In the graphic, several key features help guide our exploration of the resilience model. Upon first glance, it is easy to identify the three stages of the model. On the left of the illustration is the pre-crisis stage, or what Duchek calls the Anticipation stage. In the middle is the Coping stage – during which actual crisis leadership is taking place or, at least, there should be crisis leadership taking place. On the right side of the illustration is the post-crisis stage, what Duchek calls the Adaptation stage. This is where all post-crisis recovery takes place.

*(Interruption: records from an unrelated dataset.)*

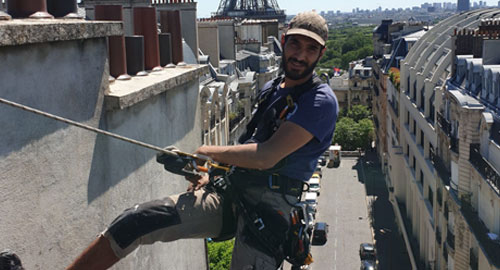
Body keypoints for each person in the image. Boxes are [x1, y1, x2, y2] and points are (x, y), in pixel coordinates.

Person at [66, 11, 338, 270]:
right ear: (283, 42)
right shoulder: (271, 89)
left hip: (271, 209)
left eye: (310, 49)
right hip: (232, 192)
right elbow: (248, 146)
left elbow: (265, 156)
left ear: (321, 54)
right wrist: (209, 173)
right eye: (295, 44)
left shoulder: (320, 101)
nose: (300, 55)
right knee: (136, 221)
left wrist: (207, 152)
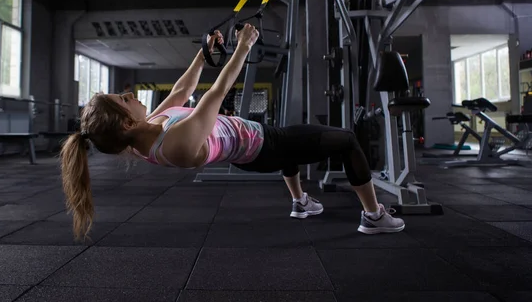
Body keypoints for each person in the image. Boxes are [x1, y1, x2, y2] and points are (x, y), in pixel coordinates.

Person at [60, 24, 405, 241]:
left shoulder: (145, 130)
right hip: (263, 149)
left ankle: (301, 203)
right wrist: (244, 46)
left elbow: (182, 92)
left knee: (290, 143)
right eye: (124, 99)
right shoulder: (176, 145)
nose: (132, 96)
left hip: (258, 142)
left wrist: (203, 54)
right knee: (346, 139)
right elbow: (216, 94)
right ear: (126, 123)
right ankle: (374, 216)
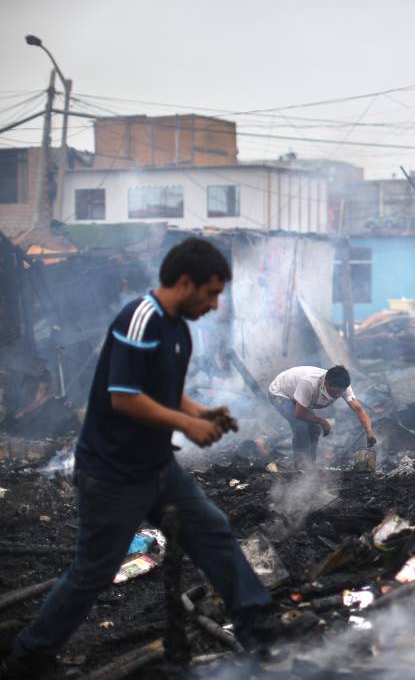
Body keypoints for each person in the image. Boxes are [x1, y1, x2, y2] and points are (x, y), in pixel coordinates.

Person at [1, 238, 313, 680]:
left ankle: (257, 625)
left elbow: (163, 390)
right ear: (185, 283)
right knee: (93, 572)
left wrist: (198, 412)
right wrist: (187, 426)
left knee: (213, 531)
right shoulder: (140, 318)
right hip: (112, 472)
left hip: (155, 467)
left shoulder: (177, 330)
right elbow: (125, 397)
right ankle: (29, 657)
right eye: (210, 293)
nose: (214, 304)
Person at [268, 365, 375, 469]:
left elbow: (359, 410)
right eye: (336, 391)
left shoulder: (343, 386)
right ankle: (300, 467)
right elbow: (299, 414)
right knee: (300, 427)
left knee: (314, 430)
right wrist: (323, 421)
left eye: (341, 391)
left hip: (299, 394)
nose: (338, 395)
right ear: (326, 383)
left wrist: (369, 433)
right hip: (281, 393)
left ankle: (309, 465)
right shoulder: (309, 383)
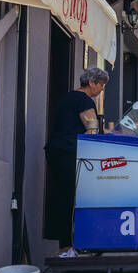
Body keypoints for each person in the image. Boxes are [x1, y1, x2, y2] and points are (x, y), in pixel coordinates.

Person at [44, 67, 109, 256]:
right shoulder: (84, 100)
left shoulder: (66, 97)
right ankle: (71, 245)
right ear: (91, 82)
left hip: (55, 151)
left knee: (62, 196)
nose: (101, 89)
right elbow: (91, 129)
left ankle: (64, 246)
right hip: (70, 153)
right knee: (74, 198)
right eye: (101, 85)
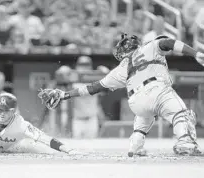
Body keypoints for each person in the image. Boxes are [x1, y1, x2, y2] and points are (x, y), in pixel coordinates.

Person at [39, 34, 204, 156]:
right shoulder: (149, 46)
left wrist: (65, 95)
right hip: (157, 88)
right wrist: (195, 53)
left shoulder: (120, 68)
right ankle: (185, 142)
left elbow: (93, 87)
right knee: (182, 113)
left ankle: (135, 146)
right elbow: (169, 42)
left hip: (136, 101)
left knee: (144, 117)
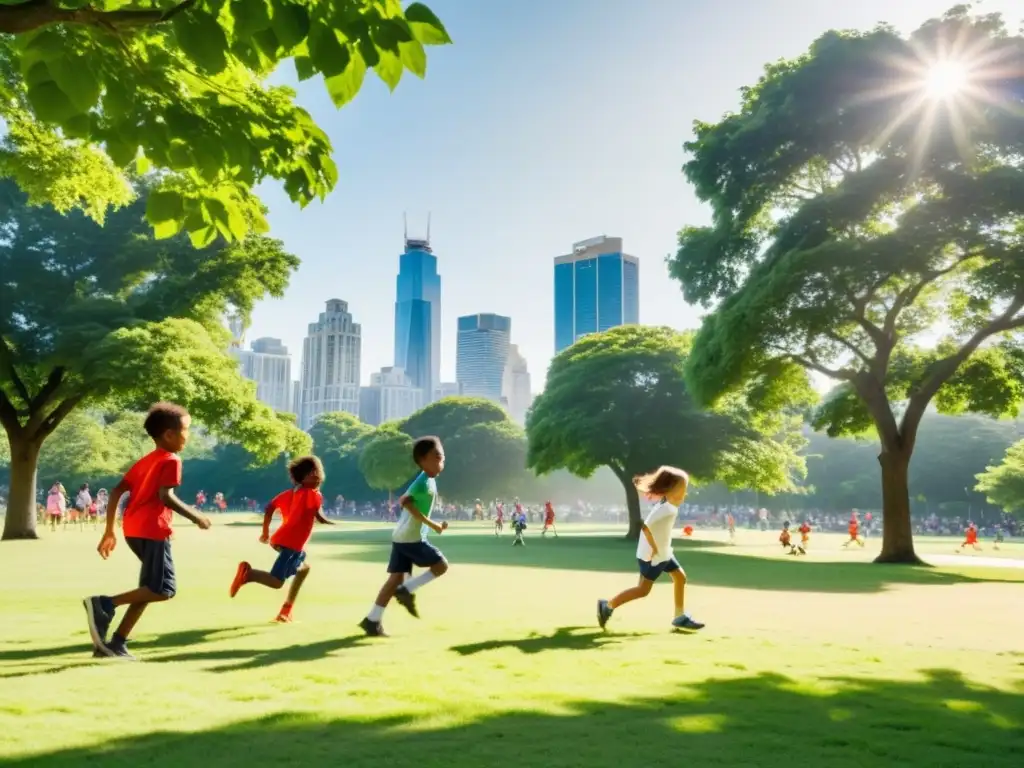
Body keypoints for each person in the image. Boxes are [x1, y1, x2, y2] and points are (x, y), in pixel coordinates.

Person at [83, 402, 211, 660]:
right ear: (169, 434)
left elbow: (118, 490)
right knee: (164, 589)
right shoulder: (171, 459)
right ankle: (105, 604)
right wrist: (196, 516)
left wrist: (110, 531)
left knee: (150, 587)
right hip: (153, 529)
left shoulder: (146, 461)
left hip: (134, 529)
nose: (188, 435)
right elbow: (166, 496)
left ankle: (117, 643)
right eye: (186, 429)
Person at [359, 436, 448, 637]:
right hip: (411, 537)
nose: (441, 462)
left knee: (394, 579)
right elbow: (405, 502)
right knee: (441, 566)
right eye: (437, 457)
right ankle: (406, 590)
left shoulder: (429, 481)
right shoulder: (423, 482)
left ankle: (372, 620)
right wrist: (433, 524)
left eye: (442, 457)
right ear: (423, 460)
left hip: (401, 536)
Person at [597, 467, 704, 632]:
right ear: (671, 490)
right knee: (642, 590)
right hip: (653, 557)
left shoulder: (669, 506)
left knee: (680, 577)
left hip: (664, 553)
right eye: (683, 489)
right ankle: (607, 606)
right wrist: (654, 548)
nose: (685, 493)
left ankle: (679, 616)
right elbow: (646, 527)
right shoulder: (665, 508)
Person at [230, 456, 332, 622]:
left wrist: (265, 533)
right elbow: (315, 510)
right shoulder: (311, 494)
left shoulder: (293, 493)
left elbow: (270, 507)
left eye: (318, 472)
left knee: (304, 569)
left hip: (286, 541)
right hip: (290, 543)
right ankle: (248, 574)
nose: (316, 476)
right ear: (301, 478)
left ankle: (286, 610)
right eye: (311, 473)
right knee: (277, 582)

Duchek adds to her model some broad categories of cognitive and behavioral actions that should be taking place during each stage. In the pre-crisis Anticipation stage, members of an organization should be cognitively thinking about scanning their environment for signs of potential trouble and, when signs are spotted, identifying them as such. Behaviorally during this stage, with the support of high stakes leaders, organizations should be taking specific actions to prepare for a potential future crisis. During the crisis-Coping stage, when Duchek suggests that organizations have found themselves in the midst of a crisis, organizational members must cognitively accept that they are, in fact, in a crisis. While this may seem somewhat counter-intuitive, it’s worth considering how long it took the United States government to accept that COVID-19 was, in fact, a national crisis. Arguably, earlier acceptance of this situation as one in which a coordinated, nation-wide emergency response was warranted would have almost certainly reduced the number of cases and fatalities resulting from the pandemic. Concurrently in this stage, crisis management teams and their leaders need to be developing and implementing solutions. Solution generation and implementation are how most leaders think about crisis management practices, but you will learn in this module that there is much more to crisis management – and being resilient – than coping with a crisis when it appears.

Finally, in the third stage presented in the model, the author suggests that post-crisis – once the major disruption has been resolved to a manageable level – organizations should be cognitively focused on reflection and learning. Behaviorally, this is the time for high stakes leaders to be implementing change initiatives. These should be designed, as you will explore a bit later, not only to prevent similar future crises, but to apply lessons learned from the entire crisis management process, to further develop the organization’s capacity for resilience.

Remember that resilience is not simply the ability to deal with adversity when it appears. Organizational resilience can help businesses prevent crises, deal more effectively with them when they do appear, and then learn from them once they have been resolved.